McCormick v. State Parks & Recreation Dept

Summarized by:

  • Court: Oregon Court of Appeals
  • Area(s) of Law: Tort Law
  • Date Filed: 12-30-2020
  • Case #: A159931
  • Judge(s)/Court Below: Lageson, J. for the Court; DeHoog, P.J.; & Aoyagi, J.
  • Full Text Opinion

"Except as provided in subsections (4) to (7) of this section, the immunities provided by ORS 105.682 (Liabilities of owner of land used by public for recreational purposes, gardening, woodcutting or harvest of special forest products) do not apply if the owner makes any charge for permission to use the land for recreational purposes, gardening, woodcutting or the harvest of special forest products." ORS 105.688(3).

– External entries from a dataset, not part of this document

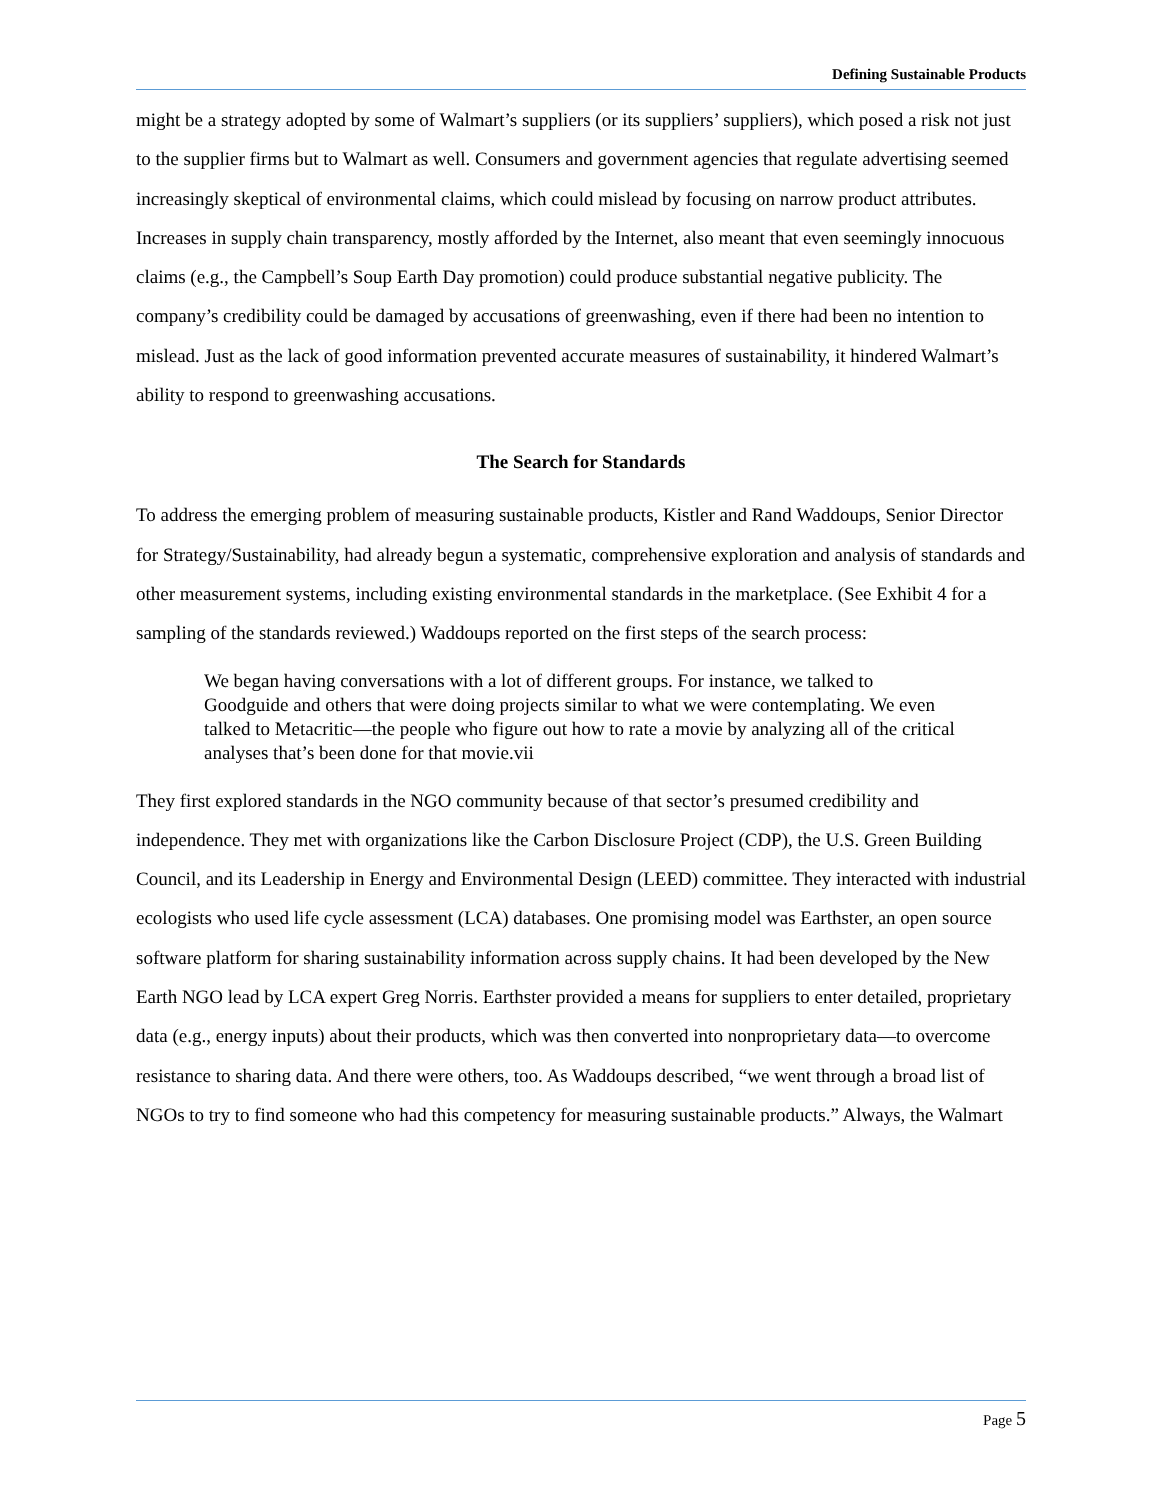Defining Sustainable Products
might be a strategy adopted by some of Walmart’s suppliers (or its suppliers’ suppliers), which posed a risk not just to the supplier firms but to Walmart as well. Consumers and government agencies that regulate advertising seemed increasingly skeptical of environmental claims, which could mislead by focusing on narrow product attributes. Increases in supply chain transparency, mostly afforded by the Internet, also meant that even seemingly innocuous claims (e.g., the Campbell’s Soup Earth Day promotion) could produce substantial negative publicity. The company’s credibility could be damaged by accusations of greenwashing, even if there had been no intention to mislead. Just as the lack of good information prevented accurate measures of sustainability, it hindered Walmart’s ability to respond to greenwashing accusations.
The Search for Standards
To address the emerging problem of measuring sustainable products, Kistler and Rand Waddoups, Senior Director for Strategy/Sustainability, had already begun a systematic, comprehensive exploration and analysis of standards and other measurement systems, including existing environmental standards in the marketplace. (See Exhibit 4 for a sampling of the standards reviewed.) Waddoups reported on the first steps of the search process:
We began having conversations with a lot of different groups. For instance, we talked to Goodguide and others that were doing projects similar to what we were contemplating. We even talked to Metacritic—the people who figure out how to rate a movie by analyzing all of the critical analyses that’s been done for that movie.vii
They first explored standards in the NGO community because of that sector’s presumed credibility and independence. They met with organizations like the Carbon Disclosure Project (CDP), the U.S. Green Building Council, and its Leadership in Energy and Environmental Design (LEED) committee. They interacted with industrial ecologists who used life cycle assessment (LCA) databases. One promising model was Earthster, an open source software platform for sharing sustainability information across supply chains. It had been developed by the New Earth NGO lead by LCA expert Greg Norris. Earthster provided a means for suppliers to enter detailed, proprietary data (e.g., energy inputs) about their products, which was then converted into nonproprietary data—to overcome resistance to sharing data. And there were others, too. As Waddoups described, “we went through a broad list of NGOs to try to find someone who had this competency for measuring sustainable products.” Always, the Walmart
Page 5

After an injury at a state park, McCormick brought this negligence action against the State. The State raised the defense that McCormick’s presence at the park was unpermitted. On appeal, the Oregon Supreme Court determined that the State in fact “permitted” McCormick’s use. On this remand, the Court of Appeals examined the State’s alternative argument that they are entitled to “recreational immunity.” McCormick argued that there should be further discovery before the court reached that issue. Under ORS 105.688(3), the general rule is the State cannot avail itself of “recreational immunity” if they required “any charge for permission to use the land for recreational purposes.” The meaning of “charge,” however, does not include parking fees that fall below $15 per day. ORS 105.672(1)(c). The Court found that the parking fee that the State charged McCormick did not qualify as a “charge” because it amounted only to $5. Here, further discovery would be pointless because the purpose and manner of the fee collection do not bare on the plain meaning of a “parking fee.” Therefore, the Court held that the State may raise recreational immunity. Affirmed.